En los rincones de juego, la vida entra
sin pedir permiso. Dos niñas jugaban a las mamás y discutían por un bebé de
plástico. Hasta que una dijo: “Pues las
dos podemos ser mamás, como las mamás de Ricardo”. Y en ese instante, la
diversidad familiar dejó de ser un concepto para convertirse en una escena
luminosa.
Es importante acoger en el aula la
diversidad de familias existentes. Para ello es imprescindible crear espacios y
tiempos que posibiliten la espontaneidad de la infancia. Es necesario crear ambientes
de actividades diversas y tiempos libres de juego donde la vida entre en la
escuela de forma natural.
También dedicamos tiempo a las
mujeres que la Historia olvidó. Las dibujamos, escribimos sus nombres, narramos
sus vidas, las soñamos. Hablar en el aula sobre mujeres pioneras en la ciencia,
el arte, la cultura o el deporte hará que la mitad de nuestro alumnado se
identifique con ellas y tenga referentes para cambiar este mundo tan
androcéntrico. Queríamos que las niñas del aula encontraran espejos donde
mirarse y que los niños aprendieran que el mundo no lo construyeron solo los
hombres. En cada mural, una mujer recupera su lugar y en cada mirada infantil,
nace un referente nuevo.
Ojalá llegue el día en que no
necesitemos un 8 de marzo. Mientras
tanto, la escuela tiene la responsabilidad, y el privilegio, de educar en
igualdad desde la vida cotidiana, desde los gestos pequeños, desde la ternura y
la justicia. Porque la igualdad no se enseña: se vive. Y en las aulas de
Infantil, cada gesto es una oportunidad para construir un mundo más habitable.
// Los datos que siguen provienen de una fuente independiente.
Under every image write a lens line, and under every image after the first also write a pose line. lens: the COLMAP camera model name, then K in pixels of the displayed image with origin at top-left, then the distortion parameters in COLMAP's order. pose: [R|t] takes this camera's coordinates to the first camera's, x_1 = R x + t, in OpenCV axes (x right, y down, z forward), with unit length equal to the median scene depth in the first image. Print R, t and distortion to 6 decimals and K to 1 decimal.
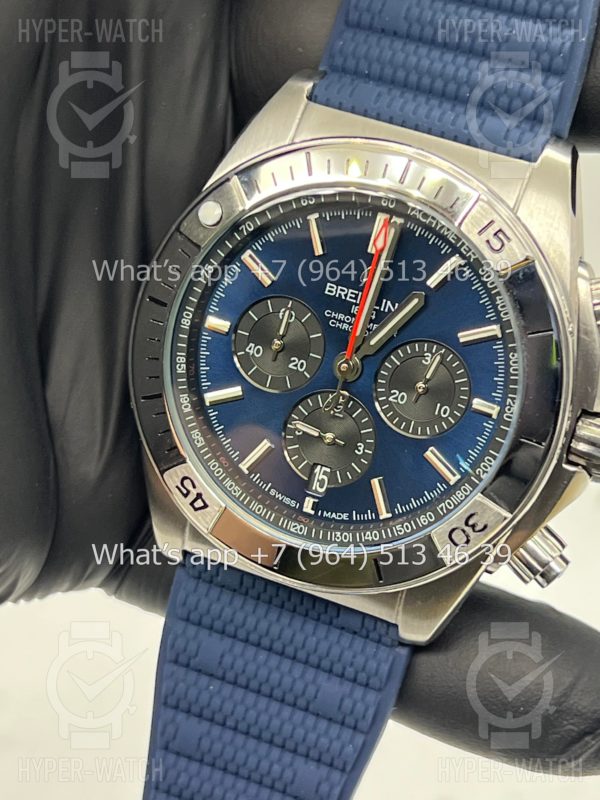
lens RADIAL K [[1825.3, 0, 282.3], [0, 1825.3, 417.8], [0, 0, 1]] dist [0.134170, 0.301982]
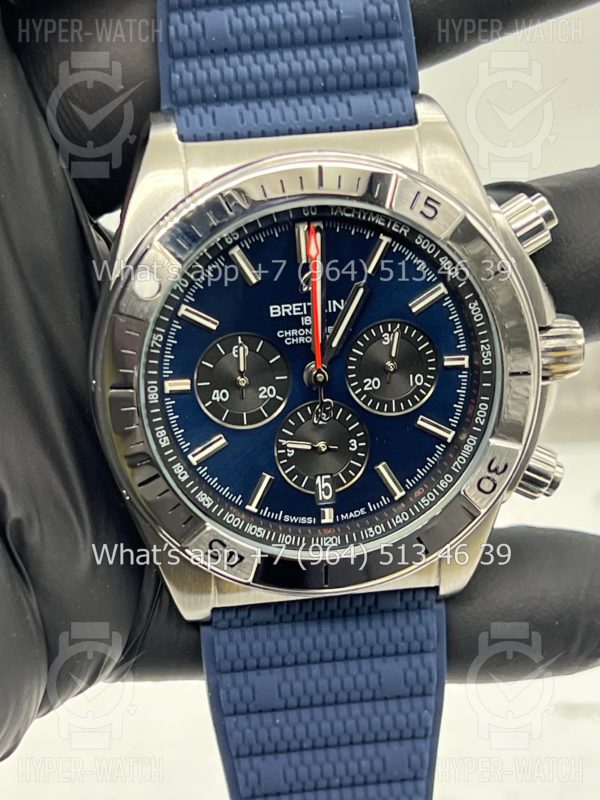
lens RADIAL K [[1825.3, 0, 282.3], [0, 1825.3, 417.8], [0, 0, 1]] dist [0.134170, 0.301982]
pose [[0.865310, -0.390393, 0.314375, -0.310321], [0.371201, 0.920575, 0.121456, -0.137241], [-0.336821, 0.011599, 0.941497, 0.050603]]
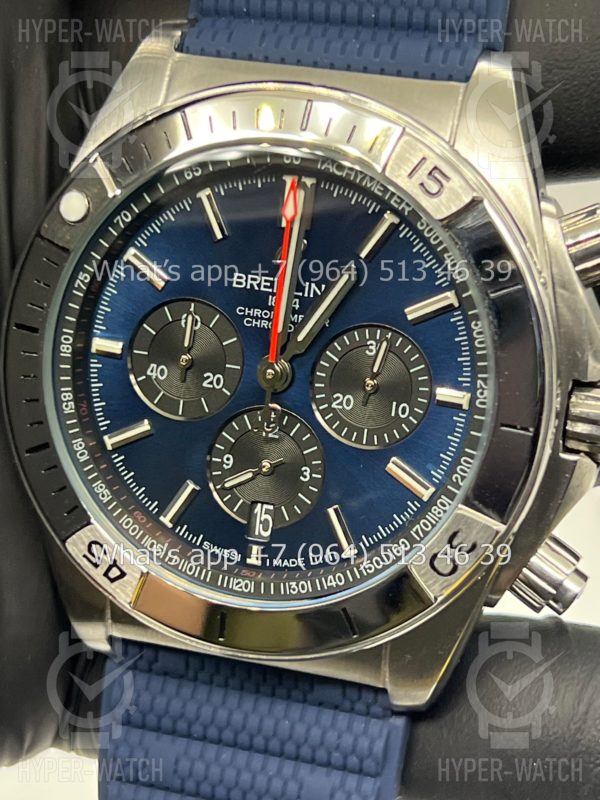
lens RADIAL K [[1844.5, 0, 299.2], [0, 1844.5, 427.1], [0, 0, 1]] dist [0.122394, -0.053389]
pose [[0.989369, -0.145193, 0.008272, 0.036505], [0.145426, 0.988052, -0.051027, 0.037635], [-0.000764, 0.051687, 0.998663, 0.200752]]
Queda mucho por andar. Seguiremos
luchando y educando en las escuelas por la igualdad entre todas las personas,
para ser más felices, hombres y mujeres, niñas y niños, por igual. Porque no
hay igualdad sin corresponsabilidad, ni libertad sin cuidado
compartido.
[i] Vygotsky, L.
S. (1979). El desarrollo de los procesos psicológicos superiores. Editorial
Crítica.
[ii] Montessori, M. (1912). El método Montessori: La pedagogía científica aplicada a la educación de la infancia. Editorial Diana.
[iii] Freinet, C. (1964). La
educación por el trabajo. Editorial Laia.